Além da adoração de Deus, temos um tanto do Jardim das Delícias (Éden, Paraíso...) onde rios correm sem fim tendo água, leite, vinho e mel (livros religiosos escritos em regiões desérticas sempre contém a promessa de rios sem fim...). Ali há as donzelas (eternamente virgens) e sempre com a mesma idade (não menciona quanto, mas possivelmente são bem jovenzinhas) e seios firmes prontamente dispostas a entreter quem adora e teme ao Senhor Deus. Talvez seja por isso que tanta gente se converte...
Também temos os djims (demônios) que atormentam os pecadores em Geena (Inferno). Aliás, este é um dos lugares mais terríveis que já foram apresentados em livros religiosos.
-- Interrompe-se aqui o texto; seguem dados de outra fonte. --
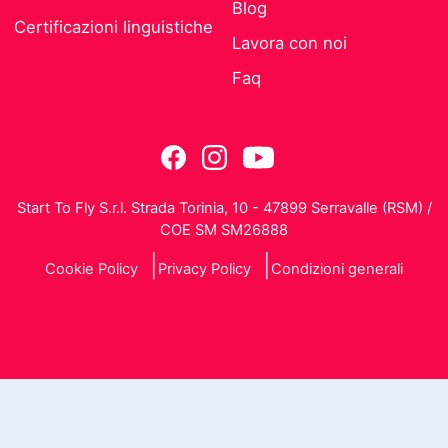
Blog
Certificazioni linguistiche
Lavora con noi
Faq
Start To Fly S.r.l. Strada Torinia, 10 - 47899 Serravalle (RSM) /
COE SM SM26888
Cookie Policy
Privacy Policy
Condizioni generali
O Inferno cristão é coisa leve se comparado ao apresentado no Corão... E assim como as coisas boas, as más no livro são infinitamente repetidas...
É uma obra onde Deus é elevado a uma altura onde nenhuma outra narrativa o fez. Há quem possa dizer que pelo teor é facilmente percebido como fanatismo. No entanto, o Alcorão é muito mais sério em todas as questões apresentadas. Os textos foram criados de uma maneira que o leitor (ainda que de outra religião ou até mesmo ateu) compreenda que ali só há dois caminhos: ou une-se a Deus ou então vai para a Geena. E que Deus não é apenas poderoso, sábio, onipotente, maravilhoso ou o criador de tudo e até mesmo do mal, mas alguém que quer se fazer sentir. Num aspecto mais simples, pode-se afirmar que o Alcorão exala um respeito e temor divino mais perceptível em seus versículos.
O Alcorão é uma ótima leitura (tirando o excesso de repetição) para quem gosta de poemas épicos, quer saber mais de outras culturas, sobre o islamismo e enxergar além do que conhece através de outras obras alicerçadas em crenças.
É comum ouvir falar do Alcorão nos noticiários quando a questão envolve terrorismo, porém, o livro em si tem seu valor literário, cultural e histórico e não deve ser confundido com a questão do fanatismo e atos de terror (ainda que seu escrito exale o poderio e ameaça de Deus aos descrentes e prevaricadores).
Aqui também vemos direitos e deveres de homens e mulheres, de ajudar os mais necessitados, de respeitar, não ridicularizar outrem, de fazer o bem ao próximo. Mas não menciona a busca pela guerra. A não ser é claro que alguém lhe ataque e dessa maneira deve ir ao confronto.
Já li vários livros relacionados a religiões, mas o Corão sem dúvida figura entre os mais bem escritos (apesar de repetir, repetir e repetir).